Fraternal Assistance, from "Illustrated London News"
Engraver Mason Jackson British
After Friedrich Boser German
Not on view
The "Illustrated London News" regularly informed readers of interesting works in current exhibitions, in this case engraving a German painting shown at the Dublin International Exhibition of 1865. Boser was known for painting working class children in humble interiors and here shows a brother helping a younger sister with her lessons. The traditional costumes, host of detail and sense of story were praised at length in a related text:
"This picture by the Dusseldorf artist F. Boser, arrests the eye disposed to skim over the numerous academic, or more or less artificial, works surrounding it, by virtue of its fine tone, perfect naturalness, and a certain spirit of freshness rather unusual among foreign pictures.
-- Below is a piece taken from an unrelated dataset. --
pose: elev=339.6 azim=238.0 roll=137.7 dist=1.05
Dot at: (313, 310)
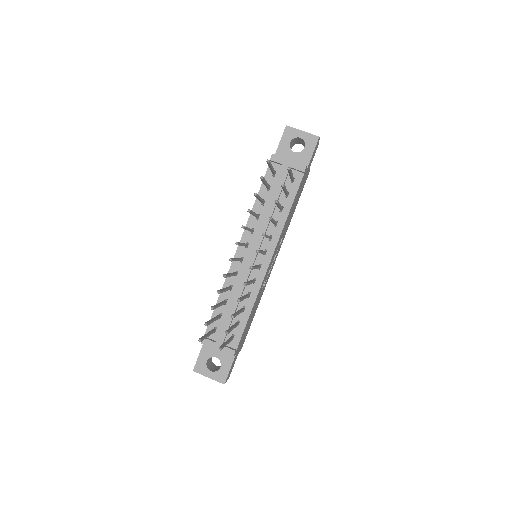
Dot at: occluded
Nothing can be more simply natural or descriptive than the expressions of these little folk. The good housewife, whose multifarious duties, in addition to superintending her little daughter's education, are indicated by the half peeled potato, the pincushion and scissors, the ball of kitting worsted, and other articles in this humble interior, to say nothing of the birch, doubtless in terror merely stuck behind the looking glass–the housewife, we say, has evidently set the little girl too hard a sum. So, in the absense of the mamma, there is perhaps a little innocent roguery going on. The little maiden appeals for assistance to her brother, who is mind you, an old and profound mathematician (at least a year older than herself), and has prosecuted his studies at some seminary of learning in or near the village. This wise brother then comes and sits down on her stool, and, smiling at the notion that she should find difficulty in it, at once kindly solves the problem; nay, more, he condescendingly explains its solution, while the little girl, listening reverentially and looking aside in deep abstraction, seems on the very point of apprehending the abtruse demonstrations of her instructor."